### Text zur Analyse
╔══
Krakauer Rabbiner im Gebet um 1910

Der Tallit spielt im jüdischen Leben eine sehr wichtige Rolle. Er wird als Gebetsmantel oder Gebetsschal bezeichnet. Dieser ist mit Schaufäden (Zipfelquasten) versehen. Sie geben ihm seine religiöse Bedeutung. Kleidungsstücke, die nicht vier oder mehr Ecken haben, brauchen keine Schaufäden. Dieses Gebot gilt nur für den Tag. Deshalb trägt man beim Abendgottesdienst keinen Tallit. Der Tallit wird getragen, damit der Jude daran denkt, die Gesetze Gottes einzuhalten. Den Tallit tragen die männlichen Gläubigen zu allen Morgenandachten der Woche, sowie am Sabbat und an den Festtagen. Er wird nur von Männern getragen.

Kopf- und Handteffilin copyright by SweetChild Software

Auffällig bei betenden Juden sind Riemen, die um Kopf und Hand geschnürt werden, an denen kleine Kästchen angebracht sind. Es handelt sich um den sog. Kopf- und den Handtefellin.
╚══
### Aufgabe 1
Was verleiht dem Tallit laut dem Text über Tallit und Gebetsriemen seine religiöse Bedeutung?
### Aufgabe 2
Führe den Text über Tallit und Gebetsriemen nach seinem letzten Satz weiter.

### Daten
╔══
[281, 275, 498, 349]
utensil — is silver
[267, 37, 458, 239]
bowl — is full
╚══
### Antwort 1
Die Schaufäden, auch Zipfelquasten genannt.

### Antwort 2
In beiden Kästchen befinden sich Pergamentstücken mit Torasprüchen. Nach der tradierten Vorstellung soll das Denken und Tun eines Juden von der Tora geleitet werden.

Auszug aus dem Roman

„So stand Mendel vor dem offenen Feuer und brüllte und stampfte mit den Füßen. Er hielt das rotsamtene Säckchen in den Armen, aber er warf es nicht hinein. Ein paarmal hob er es in die Höhe, aber seine Arme ließen es wieder sinken. Sein Herz war böse auf Gott, aber in seinen Muskeln wohnte noch die Furcht vor Gott. Fünfzig Jahre, Tag für Tag, hatten diese Hände den Gebetmantel ausgebreitet und wieder zusammengefaltet, die Gebetriemen aufgerollt und um den Kopf geschlungen und um den linken Arm, dieses Gebetbuch aufgeschlagen, um und um geblättert und wieder zugeklappt. Nun weigerten sich die Hände, Mendels Zorn zu gehorchen.“
Joseph Roth „Hiob“ S. 163

Gebetskreis

Jüdische Gottesdienste sind nicht an eine bestimmte Örtlichkeit gebunden. Einzigste Bedingung ist, dass sich 10 religionsmündige Männer zusammengefunden haben. Sie bilden dann einen Minjan, einen Gebetskreis.

Auszug aus dem Roman

„Mendel Singer betete nicht mehr. Wohl wurde er manchmal gebraucht, wenn ein zehnter Mann fehlte, um die vorgeschriebene Zahl der Betenden vollzählig zu machen. Dann ließ er sich seine Anwesenheit bezahlen.“
Joseph Roth „Hiob“, S. 170

Jüdischer Lebenskreis

Jüdische Grabsteine zeigen oft Symbole, die sich auf den Namen oder den Beruf des Verstorbenen beziehen (Alter Jüdischer Friedhof Prag)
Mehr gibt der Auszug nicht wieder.